贅沢を覚えてしまう富の人たちは知らない、信念のために人が命を懸ける意味を。

「お前たちも国に養ってもらっている恩を返すんだ」
「憎い敵兵を倒せるな?」

憎い?私には憎い相手なんていなよ。

「アニタ、この間の兵科テストで赤点とったんだって?」
「兵隊は配属によって命の値段が違うんだってね」
「航空機の搭乗員が一番高額で、その次が・・・なんだっけか?」
「とにかく歩兵1人あたりとパイロット一人では雲泥の差があるそうよ」
「墜落した戦闘機パイロットを救出するために何十人もの歩兵部隊が犠牲になるんだって」

「マイマイ」
「あなたもだいぶ軍事かぶれしてきたわね」
「私は花の子だって言っていた過去のあなたはどこへ行ったのでしょうか?」

「あははは」
「じゃあねアニタ」

「バイ」

いつもの通りを抜けて、住み慣れた我が家に帰る。

アン母さんとおばあさんと私の家。おばあさんは10年のペパーミントの拘置から帰ってきた。戦争の犠牲者だ。アン母さんは生存はあきらめていたと言う。いつも凛としている人、いつもくしゃくしゃの笑顔のアン母さんと大違いだ。

「ただいまあ」

おばあさんが迎える。

「おかえりアニタ」
「また今日も軍事教練かい」

「うん、射撃精度が悪いっていつも怒られるの」

「アニタは私のマネなんかするんじゃないわよ!」

アンがベッドに寝ながら話す。

「お母さん」
「別に戦争に行くと決まったわけじゃないんだから」

「私は誰にも命令されていないのに、自分の意思で人を殺したわ」
「その血があんたにも流れているの」
「人殺しの血がね」

「お母さん」
「そんな悲しいこと言わないでよ」
「アニタは人殺しなんかしないよ」

「人を殺すたびに魂が傷ついてゆくんだよ」
「自分のタマシイが!」

「アン!」
「もう戦争の話は止めておくれよ」

おばあさんがアン母さんをたしなめる。

「平和が一番だよ」
「それはアンにもわかってる」
「でも血の記憶は忘れることができないんだ」
「どこまでも野蛮な血がね」

「お母さん・・・」

「短い間の平和だったけど」
「また世界はキナ臭い臭いがしてるわ」
「なんだろうねえ」
「人間は仲良く暮らすのがヘタクソなのかねえ」

約束があるから早く家を出た。
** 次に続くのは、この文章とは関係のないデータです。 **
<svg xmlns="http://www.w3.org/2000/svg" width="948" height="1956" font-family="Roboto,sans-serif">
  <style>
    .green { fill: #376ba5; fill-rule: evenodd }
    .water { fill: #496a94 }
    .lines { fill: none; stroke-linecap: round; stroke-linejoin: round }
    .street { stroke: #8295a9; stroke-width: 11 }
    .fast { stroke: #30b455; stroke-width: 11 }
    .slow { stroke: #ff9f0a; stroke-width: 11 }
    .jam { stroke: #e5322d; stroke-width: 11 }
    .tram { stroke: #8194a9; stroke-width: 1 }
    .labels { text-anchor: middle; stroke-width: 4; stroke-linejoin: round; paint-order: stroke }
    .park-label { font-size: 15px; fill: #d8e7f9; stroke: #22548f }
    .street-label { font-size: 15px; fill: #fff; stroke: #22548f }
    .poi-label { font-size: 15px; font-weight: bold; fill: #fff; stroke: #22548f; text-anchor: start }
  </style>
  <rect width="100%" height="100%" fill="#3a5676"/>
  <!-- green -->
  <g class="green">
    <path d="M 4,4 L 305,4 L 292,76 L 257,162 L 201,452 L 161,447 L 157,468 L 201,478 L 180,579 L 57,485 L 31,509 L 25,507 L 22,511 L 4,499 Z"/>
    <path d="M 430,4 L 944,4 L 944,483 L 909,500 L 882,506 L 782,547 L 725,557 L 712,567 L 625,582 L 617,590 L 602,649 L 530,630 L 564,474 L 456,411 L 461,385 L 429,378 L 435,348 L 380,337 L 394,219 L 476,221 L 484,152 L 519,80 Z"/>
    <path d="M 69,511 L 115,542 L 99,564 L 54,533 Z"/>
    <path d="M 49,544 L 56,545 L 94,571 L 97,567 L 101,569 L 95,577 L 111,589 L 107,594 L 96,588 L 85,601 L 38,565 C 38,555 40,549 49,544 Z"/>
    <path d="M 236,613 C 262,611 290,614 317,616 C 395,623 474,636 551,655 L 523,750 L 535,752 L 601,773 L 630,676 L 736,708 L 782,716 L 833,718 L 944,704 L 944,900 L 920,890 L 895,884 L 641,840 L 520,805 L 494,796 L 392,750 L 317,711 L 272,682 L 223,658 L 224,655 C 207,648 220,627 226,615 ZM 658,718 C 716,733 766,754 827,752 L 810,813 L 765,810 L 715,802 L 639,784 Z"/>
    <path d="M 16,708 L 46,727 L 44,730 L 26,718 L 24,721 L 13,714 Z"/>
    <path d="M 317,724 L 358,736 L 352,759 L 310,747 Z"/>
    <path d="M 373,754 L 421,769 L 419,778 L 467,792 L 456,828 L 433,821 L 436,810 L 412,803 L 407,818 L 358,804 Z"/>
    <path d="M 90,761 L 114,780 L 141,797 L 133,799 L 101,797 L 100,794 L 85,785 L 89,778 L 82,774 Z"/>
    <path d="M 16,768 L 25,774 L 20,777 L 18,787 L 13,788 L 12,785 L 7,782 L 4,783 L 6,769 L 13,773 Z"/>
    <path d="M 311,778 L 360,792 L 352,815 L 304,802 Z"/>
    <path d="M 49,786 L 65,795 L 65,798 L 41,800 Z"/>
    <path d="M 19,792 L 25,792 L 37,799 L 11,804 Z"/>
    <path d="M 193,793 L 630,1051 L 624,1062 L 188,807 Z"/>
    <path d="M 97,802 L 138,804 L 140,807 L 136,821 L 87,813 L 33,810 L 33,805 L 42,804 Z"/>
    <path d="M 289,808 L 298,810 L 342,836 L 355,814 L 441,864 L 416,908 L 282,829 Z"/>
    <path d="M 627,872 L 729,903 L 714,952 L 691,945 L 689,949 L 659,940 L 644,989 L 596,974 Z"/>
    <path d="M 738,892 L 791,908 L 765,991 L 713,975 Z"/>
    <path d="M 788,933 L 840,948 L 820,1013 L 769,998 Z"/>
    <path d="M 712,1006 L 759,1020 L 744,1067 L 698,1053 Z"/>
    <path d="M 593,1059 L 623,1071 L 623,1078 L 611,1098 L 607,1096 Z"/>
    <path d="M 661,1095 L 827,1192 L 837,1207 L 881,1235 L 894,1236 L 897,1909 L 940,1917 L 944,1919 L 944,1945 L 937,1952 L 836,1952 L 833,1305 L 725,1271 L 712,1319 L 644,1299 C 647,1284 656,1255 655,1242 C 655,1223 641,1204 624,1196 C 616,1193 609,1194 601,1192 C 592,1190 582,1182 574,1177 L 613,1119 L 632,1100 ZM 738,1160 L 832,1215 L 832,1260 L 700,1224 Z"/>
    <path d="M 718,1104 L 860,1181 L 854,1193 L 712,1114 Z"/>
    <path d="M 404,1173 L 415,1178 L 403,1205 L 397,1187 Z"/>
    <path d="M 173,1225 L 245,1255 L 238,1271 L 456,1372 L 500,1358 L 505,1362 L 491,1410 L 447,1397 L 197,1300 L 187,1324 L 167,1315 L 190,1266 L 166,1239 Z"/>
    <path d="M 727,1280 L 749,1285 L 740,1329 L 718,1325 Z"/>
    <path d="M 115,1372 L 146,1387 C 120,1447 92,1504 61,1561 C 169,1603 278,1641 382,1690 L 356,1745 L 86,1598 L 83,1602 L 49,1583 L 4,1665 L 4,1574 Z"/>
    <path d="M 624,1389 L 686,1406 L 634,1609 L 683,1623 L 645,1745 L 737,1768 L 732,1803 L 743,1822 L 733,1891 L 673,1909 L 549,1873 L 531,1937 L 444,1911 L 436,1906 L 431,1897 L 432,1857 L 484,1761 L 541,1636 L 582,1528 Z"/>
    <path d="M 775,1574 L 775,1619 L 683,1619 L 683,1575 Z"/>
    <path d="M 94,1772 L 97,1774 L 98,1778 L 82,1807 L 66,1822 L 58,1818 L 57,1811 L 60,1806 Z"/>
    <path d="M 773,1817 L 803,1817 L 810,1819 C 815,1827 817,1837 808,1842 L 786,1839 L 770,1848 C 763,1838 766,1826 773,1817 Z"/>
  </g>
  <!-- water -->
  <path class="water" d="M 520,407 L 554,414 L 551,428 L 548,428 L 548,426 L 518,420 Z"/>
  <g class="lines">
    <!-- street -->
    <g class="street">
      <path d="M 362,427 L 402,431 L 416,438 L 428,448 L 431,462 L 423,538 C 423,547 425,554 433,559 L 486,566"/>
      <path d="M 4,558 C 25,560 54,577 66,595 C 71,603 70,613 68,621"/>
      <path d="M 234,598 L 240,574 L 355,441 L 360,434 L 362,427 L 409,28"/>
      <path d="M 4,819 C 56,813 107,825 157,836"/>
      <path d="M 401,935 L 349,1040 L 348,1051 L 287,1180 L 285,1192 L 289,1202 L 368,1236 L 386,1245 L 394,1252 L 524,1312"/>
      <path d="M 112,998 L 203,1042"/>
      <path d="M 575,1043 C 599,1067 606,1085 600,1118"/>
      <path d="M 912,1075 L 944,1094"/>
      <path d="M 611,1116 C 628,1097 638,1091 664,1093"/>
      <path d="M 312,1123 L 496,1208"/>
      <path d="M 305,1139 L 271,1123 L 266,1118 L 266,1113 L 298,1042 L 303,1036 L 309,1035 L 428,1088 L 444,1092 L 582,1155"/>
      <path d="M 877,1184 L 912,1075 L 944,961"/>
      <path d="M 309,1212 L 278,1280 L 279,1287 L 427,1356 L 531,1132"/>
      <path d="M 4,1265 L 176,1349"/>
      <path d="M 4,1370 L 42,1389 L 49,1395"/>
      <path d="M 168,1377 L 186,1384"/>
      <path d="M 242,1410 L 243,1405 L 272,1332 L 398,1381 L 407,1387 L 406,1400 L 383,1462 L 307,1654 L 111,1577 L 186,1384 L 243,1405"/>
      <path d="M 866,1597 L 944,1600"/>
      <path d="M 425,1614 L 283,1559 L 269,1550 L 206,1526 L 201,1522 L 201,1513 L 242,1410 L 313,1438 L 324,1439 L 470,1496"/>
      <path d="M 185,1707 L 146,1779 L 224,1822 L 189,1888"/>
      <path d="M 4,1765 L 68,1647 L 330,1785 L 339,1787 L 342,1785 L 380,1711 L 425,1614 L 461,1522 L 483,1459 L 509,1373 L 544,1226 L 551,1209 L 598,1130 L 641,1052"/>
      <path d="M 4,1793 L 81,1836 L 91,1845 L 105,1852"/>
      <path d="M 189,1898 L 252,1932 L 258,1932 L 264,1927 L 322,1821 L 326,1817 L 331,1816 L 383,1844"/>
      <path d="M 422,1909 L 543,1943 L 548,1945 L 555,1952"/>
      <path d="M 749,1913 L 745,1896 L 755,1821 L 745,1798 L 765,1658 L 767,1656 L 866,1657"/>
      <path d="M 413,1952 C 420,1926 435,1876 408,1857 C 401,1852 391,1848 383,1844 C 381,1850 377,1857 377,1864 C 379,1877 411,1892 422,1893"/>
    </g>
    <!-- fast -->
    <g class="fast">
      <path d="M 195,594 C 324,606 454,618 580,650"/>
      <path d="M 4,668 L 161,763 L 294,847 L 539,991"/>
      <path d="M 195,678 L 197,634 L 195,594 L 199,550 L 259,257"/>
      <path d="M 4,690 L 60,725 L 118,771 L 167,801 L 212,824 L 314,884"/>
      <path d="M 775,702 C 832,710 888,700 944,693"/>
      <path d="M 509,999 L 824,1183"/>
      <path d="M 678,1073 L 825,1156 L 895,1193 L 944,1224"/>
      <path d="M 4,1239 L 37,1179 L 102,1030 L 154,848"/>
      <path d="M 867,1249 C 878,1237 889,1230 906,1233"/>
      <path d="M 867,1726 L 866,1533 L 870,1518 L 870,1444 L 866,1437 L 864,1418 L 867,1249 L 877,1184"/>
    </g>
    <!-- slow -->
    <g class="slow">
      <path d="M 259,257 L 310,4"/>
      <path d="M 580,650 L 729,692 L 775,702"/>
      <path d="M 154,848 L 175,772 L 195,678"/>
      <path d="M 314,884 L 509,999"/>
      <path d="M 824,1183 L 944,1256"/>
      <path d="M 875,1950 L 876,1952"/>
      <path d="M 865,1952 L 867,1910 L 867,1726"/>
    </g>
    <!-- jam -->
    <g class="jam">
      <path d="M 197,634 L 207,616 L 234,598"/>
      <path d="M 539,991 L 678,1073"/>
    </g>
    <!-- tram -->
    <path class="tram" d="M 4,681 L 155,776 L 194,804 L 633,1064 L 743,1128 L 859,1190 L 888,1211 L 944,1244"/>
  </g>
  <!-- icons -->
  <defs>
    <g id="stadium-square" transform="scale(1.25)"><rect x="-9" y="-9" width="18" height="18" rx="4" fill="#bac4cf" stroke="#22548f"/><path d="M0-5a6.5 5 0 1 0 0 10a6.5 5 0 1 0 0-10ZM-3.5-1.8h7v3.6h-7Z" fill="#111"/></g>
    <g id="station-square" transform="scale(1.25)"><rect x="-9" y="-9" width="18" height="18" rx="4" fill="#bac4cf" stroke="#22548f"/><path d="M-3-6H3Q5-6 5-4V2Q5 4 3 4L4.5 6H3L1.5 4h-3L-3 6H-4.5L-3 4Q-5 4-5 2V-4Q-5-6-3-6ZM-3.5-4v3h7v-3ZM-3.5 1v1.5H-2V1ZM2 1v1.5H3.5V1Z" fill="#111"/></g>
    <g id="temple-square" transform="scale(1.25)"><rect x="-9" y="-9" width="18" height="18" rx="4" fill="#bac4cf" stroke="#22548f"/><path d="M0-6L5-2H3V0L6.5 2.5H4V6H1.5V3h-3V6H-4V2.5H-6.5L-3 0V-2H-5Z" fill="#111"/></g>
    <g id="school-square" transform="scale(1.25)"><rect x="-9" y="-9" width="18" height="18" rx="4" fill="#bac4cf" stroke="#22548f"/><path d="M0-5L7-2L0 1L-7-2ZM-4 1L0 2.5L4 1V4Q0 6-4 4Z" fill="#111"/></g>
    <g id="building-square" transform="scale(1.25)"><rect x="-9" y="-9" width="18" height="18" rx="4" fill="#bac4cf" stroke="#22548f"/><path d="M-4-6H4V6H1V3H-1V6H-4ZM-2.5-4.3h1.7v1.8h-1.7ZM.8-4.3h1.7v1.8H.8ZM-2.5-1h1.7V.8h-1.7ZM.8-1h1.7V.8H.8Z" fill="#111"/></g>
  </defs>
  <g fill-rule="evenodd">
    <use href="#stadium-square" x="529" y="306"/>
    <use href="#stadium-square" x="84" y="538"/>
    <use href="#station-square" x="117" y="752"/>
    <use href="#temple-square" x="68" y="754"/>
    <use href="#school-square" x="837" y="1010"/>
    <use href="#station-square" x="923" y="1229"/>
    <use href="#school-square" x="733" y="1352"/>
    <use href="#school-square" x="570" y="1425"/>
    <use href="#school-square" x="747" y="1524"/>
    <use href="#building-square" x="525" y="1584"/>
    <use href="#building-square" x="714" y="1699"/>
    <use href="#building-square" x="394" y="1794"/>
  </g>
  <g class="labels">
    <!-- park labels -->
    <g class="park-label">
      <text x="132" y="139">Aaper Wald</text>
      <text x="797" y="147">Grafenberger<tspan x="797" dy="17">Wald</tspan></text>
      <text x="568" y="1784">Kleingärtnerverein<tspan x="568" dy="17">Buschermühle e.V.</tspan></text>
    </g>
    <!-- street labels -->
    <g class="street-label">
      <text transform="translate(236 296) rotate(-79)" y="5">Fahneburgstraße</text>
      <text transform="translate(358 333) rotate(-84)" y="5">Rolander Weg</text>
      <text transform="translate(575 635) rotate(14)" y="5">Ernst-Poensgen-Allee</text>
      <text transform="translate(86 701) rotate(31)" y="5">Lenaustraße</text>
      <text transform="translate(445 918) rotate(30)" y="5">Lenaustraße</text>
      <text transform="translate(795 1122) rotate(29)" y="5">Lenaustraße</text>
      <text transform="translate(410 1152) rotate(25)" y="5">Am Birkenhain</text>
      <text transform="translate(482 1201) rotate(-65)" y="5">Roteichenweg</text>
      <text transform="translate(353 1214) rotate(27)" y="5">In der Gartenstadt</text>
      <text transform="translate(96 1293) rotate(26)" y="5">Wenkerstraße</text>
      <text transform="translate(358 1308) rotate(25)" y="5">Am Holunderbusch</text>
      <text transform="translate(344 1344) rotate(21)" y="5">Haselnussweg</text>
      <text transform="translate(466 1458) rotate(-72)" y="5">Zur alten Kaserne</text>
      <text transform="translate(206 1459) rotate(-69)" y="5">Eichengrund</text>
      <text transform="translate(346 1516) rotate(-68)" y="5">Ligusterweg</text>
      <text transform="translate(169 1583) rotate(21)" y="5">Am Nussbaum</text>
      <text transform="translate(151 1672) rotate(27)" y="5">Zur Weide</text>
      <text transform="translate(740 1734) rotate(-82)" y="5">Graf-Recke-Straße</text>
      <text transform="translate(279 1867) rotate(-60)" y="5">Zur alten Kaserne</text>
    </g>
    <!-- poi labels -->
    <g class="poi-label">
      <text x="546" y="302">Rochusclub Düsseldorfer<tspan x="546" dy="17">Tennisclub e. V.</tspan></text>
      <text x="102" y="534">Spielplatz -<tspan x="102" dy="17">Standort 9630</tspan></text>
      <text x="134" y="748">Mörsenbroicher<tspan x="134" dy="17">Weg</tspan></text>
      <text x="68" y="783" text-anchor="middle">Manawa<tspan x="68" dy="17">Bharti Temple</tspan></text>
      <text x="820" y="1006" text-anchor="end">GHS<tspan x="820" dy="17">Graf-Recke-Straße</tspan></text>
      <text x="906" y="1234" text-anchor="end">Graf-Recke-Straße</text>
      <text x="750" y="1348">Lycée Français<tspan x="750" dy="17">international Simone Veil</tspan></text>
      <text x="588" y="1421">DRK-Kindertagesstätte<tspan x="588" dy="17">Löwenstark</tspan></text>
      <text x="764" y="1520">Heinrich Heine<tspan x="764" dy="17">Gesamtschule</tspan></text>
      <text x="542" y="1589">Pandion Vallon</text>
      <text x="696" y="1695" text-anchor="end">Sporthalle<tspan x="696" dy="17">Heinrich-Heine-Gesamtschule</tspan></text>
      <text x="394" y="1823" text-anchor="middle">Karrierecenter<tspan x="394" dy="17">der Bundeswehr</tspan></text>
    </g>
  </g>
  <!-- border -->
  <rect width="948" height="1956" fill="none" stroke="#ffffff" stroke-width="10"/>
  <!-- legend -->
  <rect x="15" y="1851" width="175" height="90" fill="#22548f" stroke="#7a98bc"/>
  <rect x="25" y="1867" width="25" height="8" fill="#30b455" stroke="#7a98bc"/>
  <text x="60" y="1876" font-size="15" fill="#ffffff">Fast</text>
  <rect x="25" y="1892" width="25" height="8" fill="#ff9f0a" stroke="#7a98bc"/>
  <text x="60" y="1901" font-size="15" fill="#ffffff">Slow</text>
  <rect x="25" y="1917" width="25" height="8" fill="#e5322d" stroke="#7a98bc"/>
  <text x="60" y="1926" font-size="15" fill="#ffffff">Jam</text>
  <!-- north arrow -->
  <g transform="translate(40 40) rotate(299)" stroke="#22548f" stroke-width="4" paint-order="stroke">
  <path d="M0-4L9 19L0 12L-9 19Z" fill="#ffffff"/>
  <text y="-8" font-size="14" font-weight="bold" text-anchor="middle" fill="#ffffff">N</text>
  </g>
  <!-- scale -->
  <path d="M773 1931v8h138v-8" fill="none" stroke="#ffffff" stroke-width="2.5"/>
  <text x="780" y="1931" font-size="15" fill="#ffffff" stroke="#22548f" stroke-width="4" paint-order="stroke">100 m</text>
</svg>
黄昏の時刻、外はオレンジ色に染まる。木々や空が黄昏色になる。
私の一番好きな時間、毎日飽きることなく、夕日を見て感動している。
今日一日を生きたご褒美に、誰にでもきれいな夕焼けを見せてくれる。それは太陽さんの優しさ。
灼熱に一瞬で焼き殺すことも出来るし、低温に一瞬で凍死させることも出来るのに。